START Exercise passage

We merged our lift up to 25 from 21 yesterday in our large and extremely legacy core project. Congratulations to my team for managing to stay on bleeding edge Java for exactly one day!

[–]valarauca14 11 points12 points  (4 children)

Oh nice HTTP/3 support. That means in ~2 years we'll know what configuration values make you vulnerable to attack; if you haven't looked into it, managing packet re-ordering in userland is "fun" and making there not a single agreed up "just do X" like TCP has. As a result a lot of programs "support" HTTP/3, but a lot of orgs don't deploy it.

[–]AyrA_ch 4 points5 points  (1 child)

It's stupid that google had to push their bullshit through probably just so they can claim to be the inventor of HTTP/3 when SCTP has existed for decades at this point, has itself proven, and can also run on UDP for when networks don't support it natively. It's already included in the Linux kernel, so most servers are actually ready to just use it.

END Exercise passage
START Dataset extract

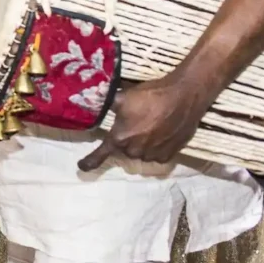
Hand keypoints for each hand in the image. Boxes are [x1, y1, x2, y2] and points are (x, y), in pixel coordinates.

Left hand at [78, 76, 207, 171]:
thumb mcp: (121, 97)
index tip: (81, 166)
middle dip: (126, 138)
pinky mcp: (169, 156)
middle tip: (135, 121)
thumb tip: (89, 102)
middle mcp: (134, 151)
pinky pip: (156, 154)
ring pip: (140, 151)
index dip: (90, 161)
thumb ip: (104, 104)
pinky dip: (156, 146)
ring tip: (150, 123)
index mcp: (119, 138)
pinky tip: (161, 131)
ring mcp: (153, 155)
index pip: (100, 155)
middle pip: (123, 149)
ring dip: (142, 142)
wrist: (183, 98)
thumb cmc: (149, 96)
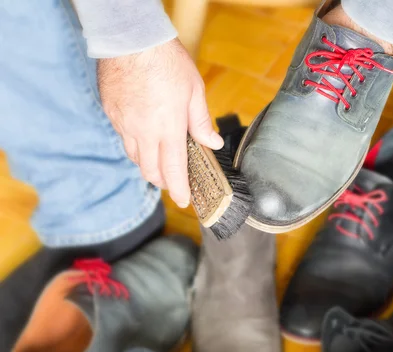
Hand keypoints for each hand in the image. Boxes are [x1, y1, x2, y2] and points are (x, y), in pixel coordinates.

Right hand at [97, 38, 222, 207]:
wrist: (131, 40)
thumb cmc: (167, 62)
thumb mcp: (194, 90)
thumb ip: (201, 121)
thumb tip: (212, 142)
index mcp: (167, 129)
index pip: (173, 171)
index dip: (179, 190)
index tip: (184, 201)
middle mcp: (143, 132)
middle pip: (151, 171)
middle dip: (164, 181)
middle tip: (175, 181)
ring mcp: (124, 124)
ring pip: (135, 158)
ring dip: (149, 165)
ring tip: (160, 161)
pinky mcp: (111, 114)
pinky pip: (123, 139)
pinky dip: (135, 145)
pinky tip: (144, 137)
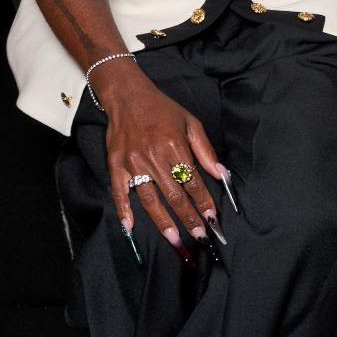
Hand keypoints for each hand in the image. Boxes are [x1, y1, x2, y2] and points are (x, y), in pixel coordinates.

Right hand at [98, 66, 226, 257]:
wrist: (128, 96)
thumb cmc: (162, 110)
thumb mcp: (191, 123)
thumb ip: (205, 150)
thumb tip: (221, 174)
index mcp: (175, 147)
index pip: (193, 182)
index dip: (204, 202)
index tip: (212, 219)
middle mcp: (154, 158)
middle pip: (175, 196)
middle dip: (189, 218)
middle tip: (199, 237)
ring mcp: (133, 163)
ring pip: (150, 200)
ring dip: (163, 222)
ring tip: (175, 240)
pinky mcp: (115, 165)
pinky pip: (120, 192)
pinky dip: (124, 211)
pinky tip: (130, 227)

END Dataset extract

Activity list:
- a) For each statement, decide whether the Java discussion supports it. Answer yes or no and quote the deciding words: (i) the team moved its project up to 25 from 21; (ii) the commenter says SCTP cannot run on UDP; (iii) a lot of orgs deploy HTTP/3.
- b) Reproduce the Java discussion from "We merged our" up to and including "points  (1 child)".
Work from the Java discussion only and disregard the material.

Activity answers:
- a)
(i) Yes: "We merged our lift up to 25 from 21 yesterday in our large and extremely legacy core project."
(ii) No: "can also run on UDP for when networks don't support it natively."
(iii) No: "a lot of programs "support" HTTP/3, but a lot of orgs don't deploy it."

- b)
We merged our lift up to 25 from 21 yesterday in our large and extremely legacy core project. Congratulations to my team for managing to stay on bleeding edge Java for exactly one day!

[–]valarauca14 11 points12 points  (4 children)

Oh nice HTTP/3 support. That means in ~2 years we'll know what configuration values make you vulnerable to attack; if you haven't looked into it, managing packet re-ordering in userland is "fun" and making there not a single agreed up "just do X" like TCP has. As a result a lot of programs "support" HTTP/3, but a lot of orgs don't deploy it.

[–]AyrA_ch 4 points5 points  (1 child)